### EXERCISE
Beginning with the line where "5: (849, 446)" appears, restate each line word for word until the data ends. Pictures do not go in.

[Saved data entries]
=====
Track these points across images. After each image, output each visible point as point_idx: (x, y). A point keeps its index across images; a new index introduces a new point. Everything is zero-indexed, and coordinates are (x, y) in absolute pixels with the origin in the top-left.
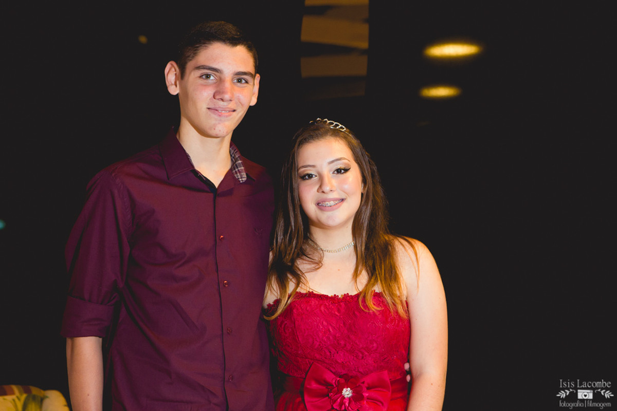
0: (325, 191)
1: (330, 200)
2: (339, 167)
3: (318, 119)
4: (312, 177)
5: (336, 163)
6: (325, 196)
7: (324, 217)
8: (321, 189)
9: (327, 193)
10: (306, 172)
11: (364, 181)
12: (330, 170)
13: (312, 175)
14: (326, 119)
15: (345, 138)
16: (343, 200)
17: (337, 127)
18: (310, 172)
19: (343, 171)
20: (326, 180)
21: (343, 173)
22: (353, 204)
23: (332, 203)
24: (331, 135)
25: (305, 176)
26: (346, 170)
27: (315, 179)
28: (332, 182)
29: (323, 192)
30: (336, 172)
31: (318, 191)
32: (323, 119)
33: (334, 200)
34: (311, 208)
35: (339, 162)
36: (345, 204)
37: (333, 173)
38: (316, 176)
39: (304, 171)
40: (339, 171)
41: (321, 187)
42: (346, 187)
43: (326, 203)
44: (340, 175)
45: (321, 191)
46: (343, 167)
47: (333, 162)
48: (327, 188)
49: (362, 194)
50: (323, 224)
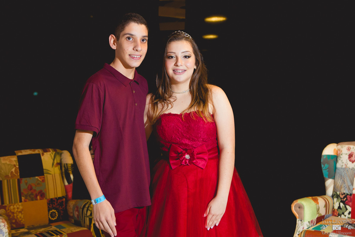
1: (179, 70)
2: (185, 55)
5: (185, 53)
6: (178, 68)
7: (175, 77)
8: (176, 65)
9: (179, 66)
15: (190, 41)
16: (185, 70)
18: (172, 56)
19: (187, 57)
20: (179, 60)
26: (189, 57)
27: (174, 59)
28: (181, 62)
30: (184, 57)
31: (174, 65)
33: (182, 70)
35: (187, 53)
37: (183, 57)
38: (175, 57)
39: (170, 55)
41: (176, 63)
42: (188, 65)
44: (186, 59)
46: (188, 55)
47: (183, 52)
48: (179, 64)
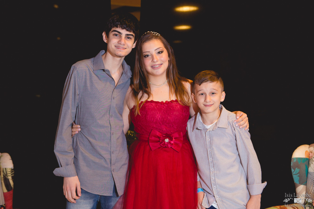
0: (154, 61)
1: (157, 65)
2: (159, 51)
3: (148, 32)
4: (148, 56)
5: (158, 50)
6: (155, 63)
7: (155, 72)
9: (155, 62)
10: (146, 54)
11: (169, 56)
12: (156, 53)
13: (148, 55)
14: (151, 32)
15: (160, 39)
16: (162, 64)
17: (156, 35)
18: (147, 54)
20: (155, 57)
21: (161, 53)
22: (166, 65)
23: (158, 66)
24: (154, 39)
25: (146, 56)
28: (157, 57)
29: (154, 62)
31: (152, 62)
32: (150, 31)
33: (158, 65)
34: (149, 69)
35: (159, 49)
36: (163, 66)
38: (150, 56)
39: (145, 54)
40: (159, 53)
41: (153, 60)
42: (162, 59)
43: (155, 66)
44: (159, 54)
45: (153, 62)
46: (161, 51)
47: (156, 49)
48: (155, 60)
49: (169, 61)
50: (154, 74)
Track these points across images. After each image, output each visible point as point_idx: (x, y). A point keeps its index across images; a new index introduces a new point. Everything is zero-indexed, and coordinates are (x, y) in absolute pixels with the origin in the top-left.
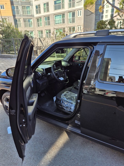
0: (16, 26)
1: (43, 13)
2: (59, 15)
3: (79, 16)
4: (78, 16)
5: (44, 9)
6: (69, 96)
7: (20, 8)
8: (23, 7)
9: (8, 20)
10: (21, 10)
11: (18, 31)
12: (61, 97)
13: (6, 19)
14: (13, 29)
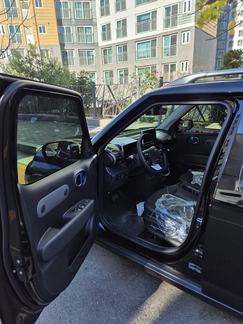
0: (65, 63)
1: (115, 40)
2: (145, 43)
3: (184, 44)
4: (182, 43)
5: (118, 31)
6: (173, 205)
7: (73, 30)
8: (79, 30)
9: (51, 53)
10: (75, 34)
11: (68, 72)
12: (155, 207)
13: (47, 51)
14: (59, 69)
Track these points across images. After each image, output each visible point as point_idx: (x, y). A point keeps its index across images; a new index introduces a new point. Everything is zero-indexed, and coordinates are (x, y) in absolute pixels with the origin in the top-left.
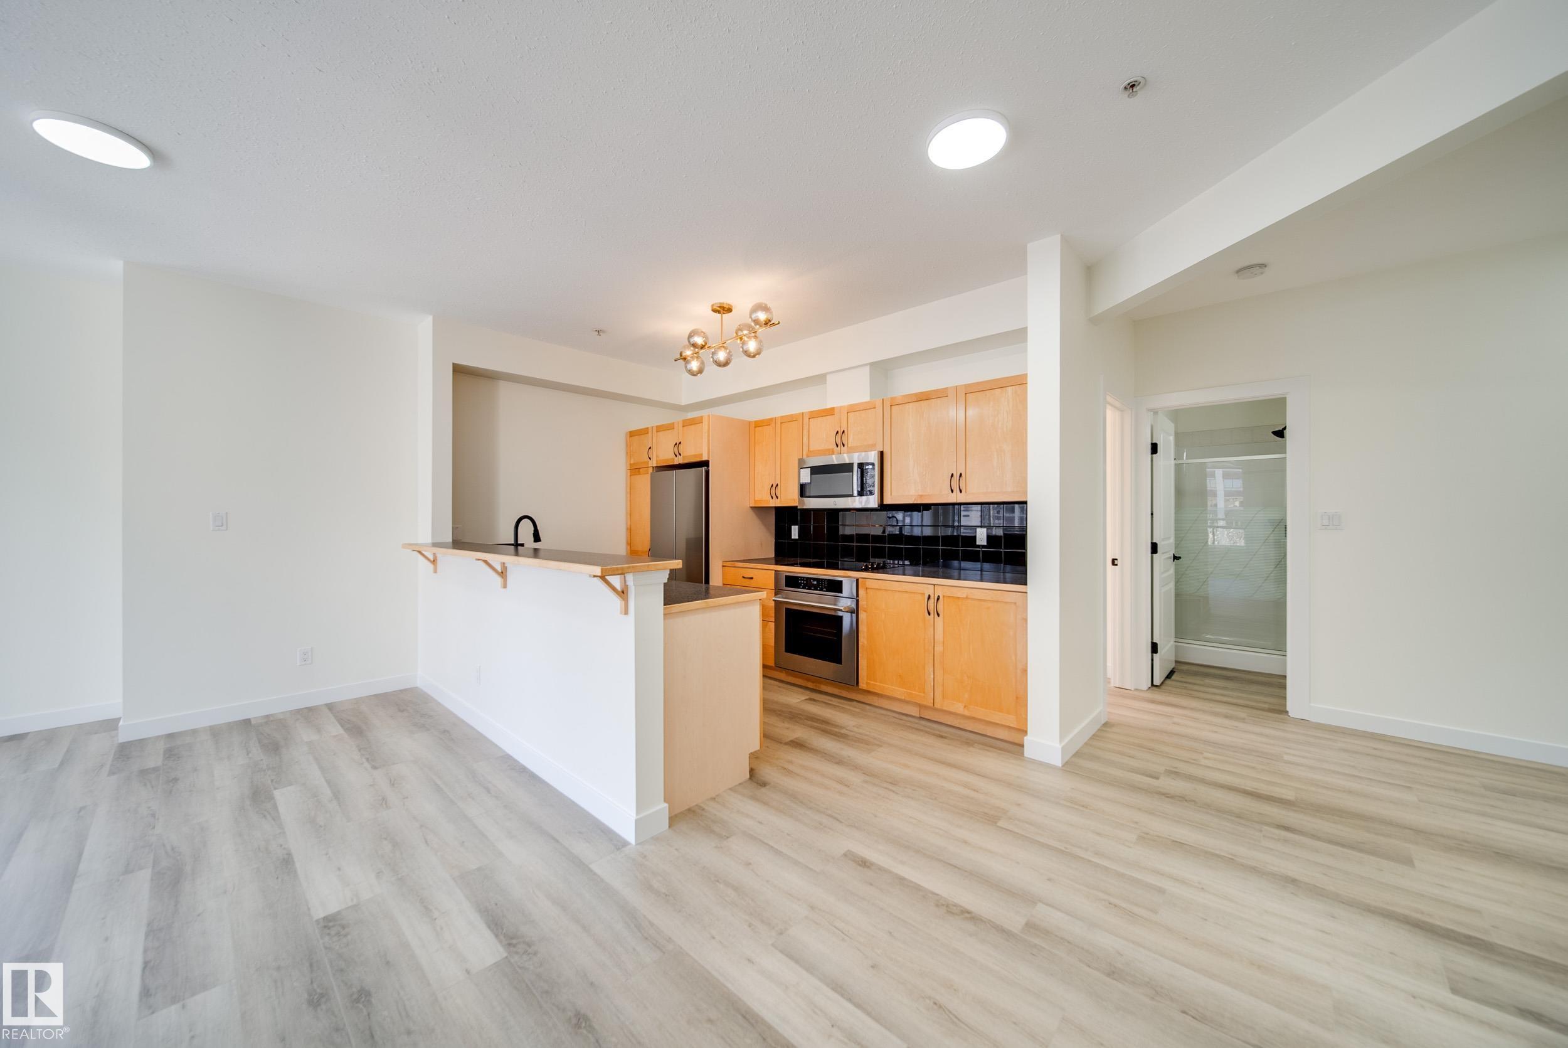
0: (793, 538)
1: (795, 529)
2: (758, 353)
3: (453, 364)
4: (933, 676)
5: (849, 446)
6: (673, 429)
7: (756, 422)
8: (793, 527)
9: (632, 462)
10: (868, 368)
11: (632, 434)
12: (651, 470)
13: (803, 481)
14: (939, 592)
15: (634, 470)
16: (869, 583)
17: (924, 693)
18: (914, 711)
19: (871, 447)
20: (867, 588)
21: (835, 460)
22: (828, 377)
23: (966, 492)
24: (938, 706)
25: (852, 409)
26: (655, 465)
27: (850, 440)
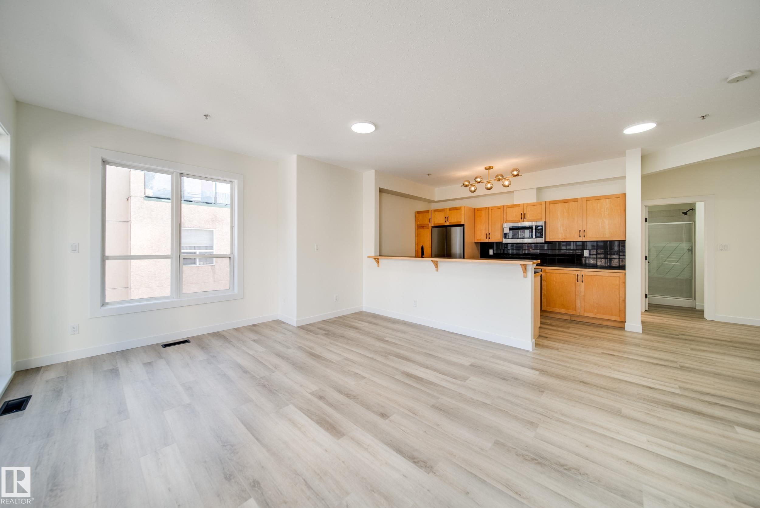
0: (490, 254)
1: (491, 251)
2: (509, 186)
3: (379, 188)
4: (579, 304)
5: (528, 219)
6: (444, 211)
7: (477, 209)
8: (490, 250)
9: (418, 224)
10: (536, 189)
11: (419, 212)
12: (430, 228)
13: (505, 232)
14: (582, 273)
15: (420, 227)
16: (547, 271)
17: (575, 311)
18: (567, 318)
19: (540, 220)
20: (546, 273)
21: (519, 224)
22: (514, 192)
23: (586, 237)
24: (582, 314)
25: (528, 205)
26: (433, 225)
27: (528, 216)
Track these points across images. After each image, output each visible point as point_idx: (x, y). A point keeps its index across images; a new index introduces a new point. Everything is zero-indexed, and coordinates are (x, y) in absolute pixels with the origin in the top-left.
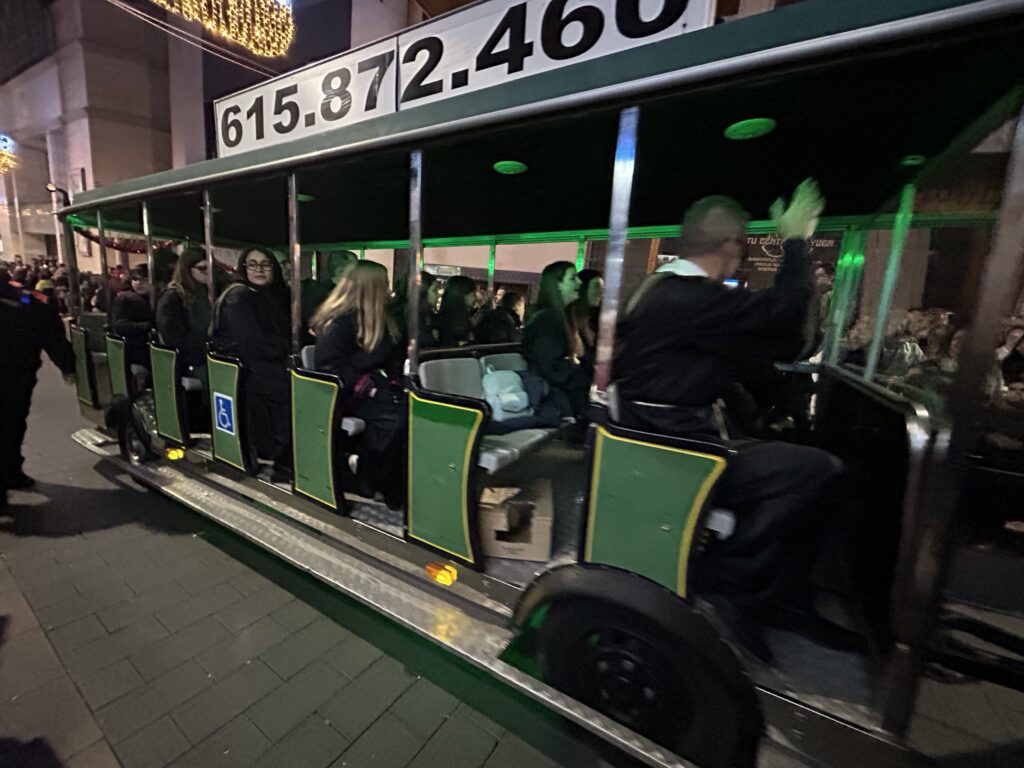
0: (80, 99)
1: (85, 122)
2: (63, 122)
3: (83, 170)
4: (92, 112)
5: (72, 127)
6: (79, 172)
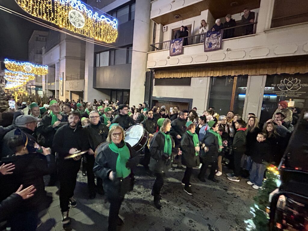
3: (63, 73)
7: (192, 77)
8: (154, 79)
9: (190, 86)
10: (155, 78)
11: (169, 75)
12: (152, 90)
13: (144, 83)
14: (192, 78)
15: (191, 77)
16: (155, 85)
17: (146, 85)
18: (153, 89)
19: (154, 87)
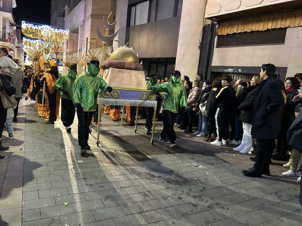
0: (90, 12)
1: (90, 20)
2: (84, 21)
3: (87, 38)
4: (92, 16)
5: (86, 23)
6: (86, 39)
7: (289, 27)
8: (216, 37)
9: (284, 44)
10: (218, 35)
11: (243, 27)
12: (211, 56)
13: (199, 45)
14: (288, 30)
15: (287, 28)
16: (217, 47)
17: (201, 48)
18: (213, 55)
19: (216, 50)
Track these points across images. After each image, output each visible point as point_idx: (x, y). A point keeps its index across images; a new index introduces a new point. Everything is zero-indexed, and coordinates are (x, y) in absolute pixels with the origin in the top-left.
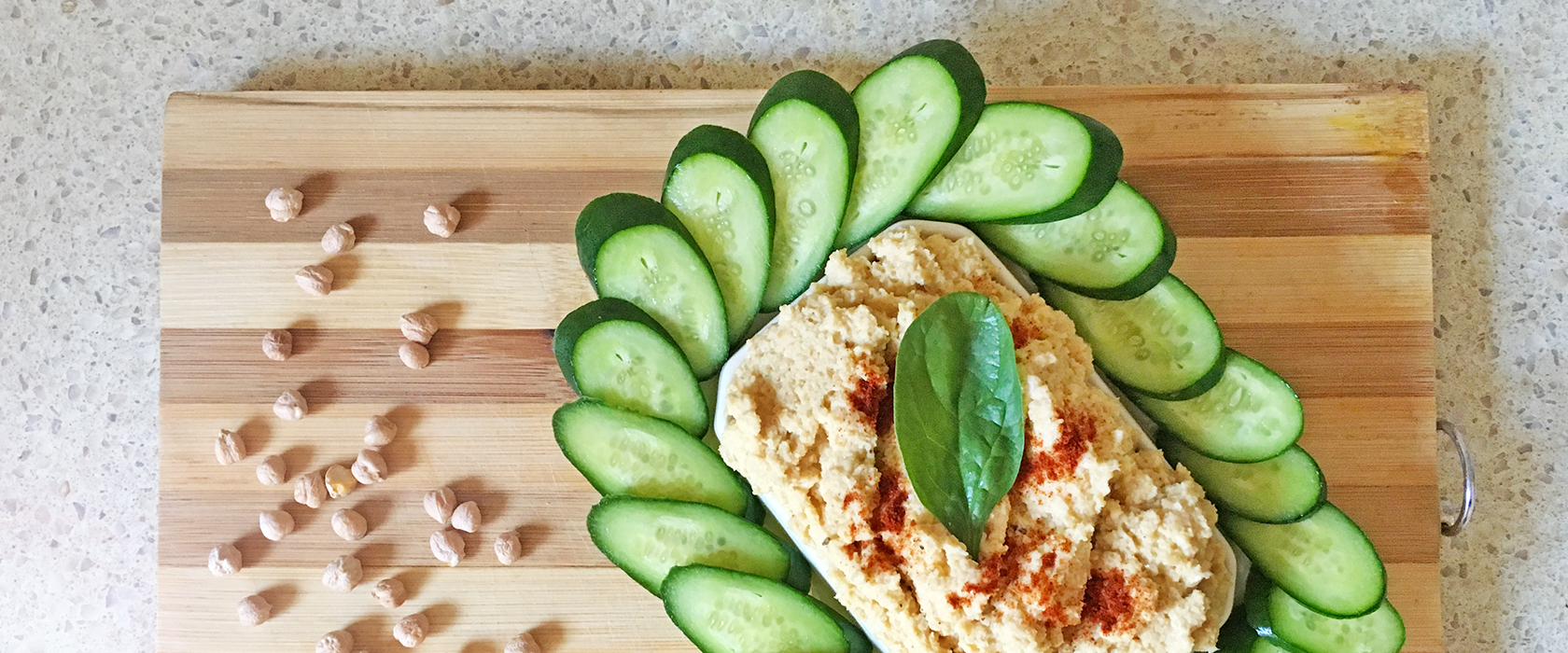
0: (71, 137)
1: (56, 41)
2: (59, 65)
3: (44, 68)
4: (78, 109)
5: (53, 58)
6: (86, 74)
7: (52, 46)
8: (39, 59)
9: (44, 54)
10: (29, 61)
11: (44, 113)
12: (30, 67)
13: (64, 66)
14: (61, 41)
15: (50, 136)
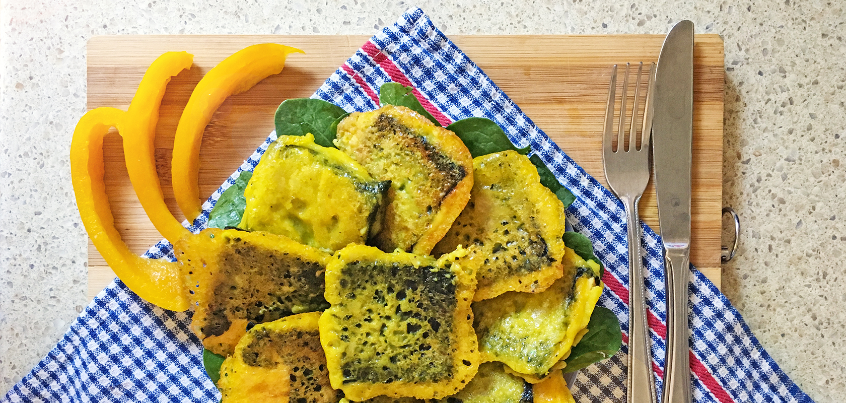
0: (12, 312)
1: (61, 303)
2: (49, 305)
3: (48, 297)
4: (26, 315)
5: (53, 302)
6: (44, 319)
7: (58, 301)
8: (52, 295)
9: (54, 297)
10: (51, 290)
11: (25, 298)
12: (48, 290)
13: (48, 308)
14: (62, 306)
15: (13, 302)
=====
### SOLUTION FOR THIS TASK
5: (849, 446)
6: (673, 429)
7: (756, 422)
8: (793, 527)
9: (632, 462)
10: (868, 368)
11: (632, 434)
12: (651, 470)
13: (803, 481)
14: (939, 592)
15: (634, 470)
16: (869, 583)
17: (924, 693)
18: (914, 711)
19: (871, 447)
20: (867, 588)
21: (835, 460)
22: (828, 377)
23: (966, 492)
24: (938, 706)
25: (852, 409)
26: (655, 465)
27: (850, 440)
0: (490, 254)
1: (491, 251)
2: (509, 186)
3: (379, 188)
4: (579, 304)
5: (528, 219)
6: (444, 211)
7: (477, 209)
8: (490, 250)
9: (418, 224)
10: (536, 189)
11: (419, 212)
12: (430, 228)
13: (505, 232)
14: (582, 273)
15: (420, 227)
16: (547, 271)
17: (575, 311)
18: (567, 318)
19: (540, 220)
20: (546, 273)
21: (519, 224)
22: (514, 192)
23: (586, 237)
24: (582, 314)
25: (528, 205)
26: (433, 225)
27: (528, 216)
Track these points across images. After each image, output each visible point as point_idx: (x, y). A point keeps its index across images; a new index introduces a new point. Everything is zero-indexed, and coordinates are (x, y) in absolute pixels with the origin in the top-left.
0: (80, 99)
1: (85, 122)
2: (63, 122)
3: (83, 170)
4: (92, 112)
5: (72, 127)
6: (79, 172)
3: (63, 73)
7: (192, 77)
8: (154, 79)
9: (190, 86)
10: (155, 78)
11: (169, 75)
12: (152, 90)
13: (144, 83)
14: (192, 78)
15: (191, 77)
16: (155, 85)
17: (146, 85)
18: (153, 89)
19: (154, 87)
0: (90, 12)
1: (90, 20)
2: (84, 21)
3: (87, 38)
4: (92, 16)
5: (86, 23)
6: (86, 39)
7: (289, 27)
8: (216, 37)
9: (284, 44)
10: (218, 35)
11: (243, 27)
12: (211, 56)
13: (199, 45)
14: (288, 30)
15: (287, 28)
16: (217, 47)
17: (201, 48)
18: (213, 55)
19: (216, 50)
Track these points across images. After each image, output each visible point as point_idx: (x, y). A point keeps its index across images; a new index introduces a new point. Everything is zero-indexed, and coordinates are (x, y) in absolute pixels with the origin in the top-left.
0: (71, 137)
1: (56, 41)
2: (59, 65)
3: (44, 68)
4: (78, 109)
5: (53, 58)
6: (86, 74)
7: (52, 46)
8: (39, 59)
9: (44, 54)
10: (29, 61)
11: (44, 113)
12: (30, 67)
13: (64, 66)
14: (61, 41)
15: (50, 136)
0: (12, 312)
1: (61, 303)
2: (49, 305)
3: (48, 297)
4: (26, 315)
5: (53, 302)
6: (44, 319)
7: (58, 301)
8: (52, 295)
9: (54, 297)
10: (51, 290)
11: (25, 298)
12: (48, 290)
13: (48, 308)
14: (62, 306)
15: (13, 302)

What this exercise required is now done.